Half of England's hospitals face hefty fines in days as they flout single-sex rules

HOSPITALS across England face massive fines after it was revealed that up to half are still treating patients in mixed-sex accommodation just days before new government regulations come into force.

On 1 April, trusts will be fined £250 for every patient who is not treated in a single-sex environment. The way the fines will work means that even if just one woman is moved to a six-bed ward with five men, the trust will have to pay the fine six times over. And this week the Government released monthly compliance figures, which show 7,583 breaches during February 2011 in NHS-funded inpatient environments, illustrating the problem still facing increasingly cash-strapped trusts.

Patients should not suffer the indignity of being cared for in mixed-sex accommodation and I am determined to put an end to this practice where it is not clinically justified

The data covered 281 organisations, made up of all 75 acute non foundation trusts, 71 of the 92 acute foundation trusts, 77 community PCT and care trust providers, 44 mental health trusts and 14 independent sector providers.

Most of the breaches were, predictably reported in acute hospital trusts, with 47% reporting incidences of patients being treated in mixed-sex accommodation, accounting for 97% of all the breaches noted.

The worst offender was the Oxford Radcliffe Hospitals NHS Trust, with 859 incidences at Churchill Hospital, Horton General Hospital and the John Radcliffe Hospital. Next were East Cheshire NHS Trust, with 621 breaches at Macclesfield District General Hospital; and Northumbria Healthcare NHS Foundation Trust, with 463 reported breaches at Wansbeck Hospital and North Tyneside General Hospital. Others singled out included Sandwell and West Birmingham Hospitals NHS Trust (227); Worcestershire Acute Hospitals NHS Trust (307); Epsom and St Helier University Hospitals NHS Trust (362); St George's Healthcare NHS Trust (275); Dartford and Gravesham NHS Trust (446); and Maidstone and Tunbridge Wells NHS Trust (458).

Overall, the rate of breaches is 5.7 per 1,000 overnight stays in a hospital, down from six in January and eight the previous month.

Commenting on the problems, Elaine Strachan-Hall, chief nurse at the Oxford Radcliffe Hospitals NHS Trust, said one of the problems was that the criteria had recently changed, leaving trusts struggling, despite a multi-million pound investment in estates made by the last government.
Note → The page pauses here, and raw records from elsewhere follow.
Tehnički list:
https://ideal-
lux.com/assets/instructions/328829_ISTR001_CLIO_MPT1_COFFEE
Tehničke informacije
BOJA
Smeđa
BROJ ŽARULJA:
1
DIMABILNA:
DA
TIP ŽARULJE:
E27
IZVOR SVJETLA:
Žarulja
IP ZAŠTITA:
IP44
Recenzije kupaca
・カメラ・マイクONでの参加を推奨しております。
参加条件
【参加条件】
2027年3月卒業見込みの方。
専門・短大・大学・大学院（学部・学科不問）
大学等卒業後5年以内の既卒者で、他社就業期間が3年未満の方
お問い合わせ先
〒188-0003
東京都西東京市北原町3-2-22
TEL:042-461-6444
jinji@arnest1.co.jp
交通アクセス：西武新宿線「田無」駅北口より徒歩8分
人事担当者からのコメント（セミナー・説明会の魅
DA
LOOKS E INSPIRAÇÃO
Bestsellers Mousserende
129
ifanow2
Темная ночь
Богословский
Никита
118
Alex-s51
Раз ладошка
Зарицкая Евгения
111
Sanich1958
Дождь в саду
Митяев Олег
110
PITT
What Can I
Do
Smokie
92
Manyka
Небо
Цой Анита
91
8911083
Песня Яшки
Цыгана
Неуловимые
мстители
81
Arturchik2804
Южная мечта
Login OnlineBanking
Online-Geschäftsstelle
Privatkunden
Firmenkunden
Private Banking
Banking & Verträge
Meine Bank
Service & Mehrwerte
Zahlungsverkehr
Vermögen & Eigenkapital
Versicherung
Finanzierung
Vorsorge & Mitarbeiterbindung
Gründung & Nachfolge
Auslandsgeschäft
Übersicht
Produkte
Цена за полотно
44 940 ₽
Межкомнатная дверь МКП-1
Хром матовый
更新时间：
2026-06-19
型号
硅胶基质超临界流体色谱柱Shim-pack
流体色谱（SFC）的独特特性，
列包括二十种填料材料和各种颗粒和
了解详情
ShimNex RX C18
"The way in which breaches of single-sex accommodation are counted has changed recently, and day case areas, which were previously excluded from having to meet these rigorous standards, are now included," she added.

"Unfortunately, the trust has several such areas which it has not, as yet, managed to bring up to the standards of privacy and dignity that it strives for elsewhere. The majority of the breaches - 732 - are from these areas.

"The trust has been working on improving its recording of breaches in this area and, as a result, the numbers of breaches recorded has increased."

New guidance that states that clinical decision units should be included in the reporting has provided the trust with significant challenges

A spokesman at St George's Healthcare NHS Trust said it has also been hit by the additional demands, adding: "The trust has worked hard to eliminate mixed-sex accommodation at St George's Hospital and has made significant improvements over the last year. However, new guidance that states that clinical decision units should be included in the reporting has provided the trust with significant challenges.

"Patients go to these units as part of the A and E process, where they receive treatment before being transferred to a ward. The A and E department at St George's is the busiest in the country, meaning the unit has a high turnover of patients that we are now declaring as mixed-sex accommodation breaches.

"We have implemented an interim solution to make sure that the unit at St George's meets the new guidance while we work on a sustainable long-term plan."

Health Secretary, Andrew Lansley has said of the issue: "Patients should not suffer the indignity of being cared for in mixed-sex accommodation and I am determined to put an end to this practice where it is not clinically justified. Where NHS trusts fail to meet this standard, we will let the public know that they have failed and we will strengthen the fines which may apply. As a result, patients and members of the public will be able to see which services continue to allow patients to suffer the indignity of mixed-sex accommodation."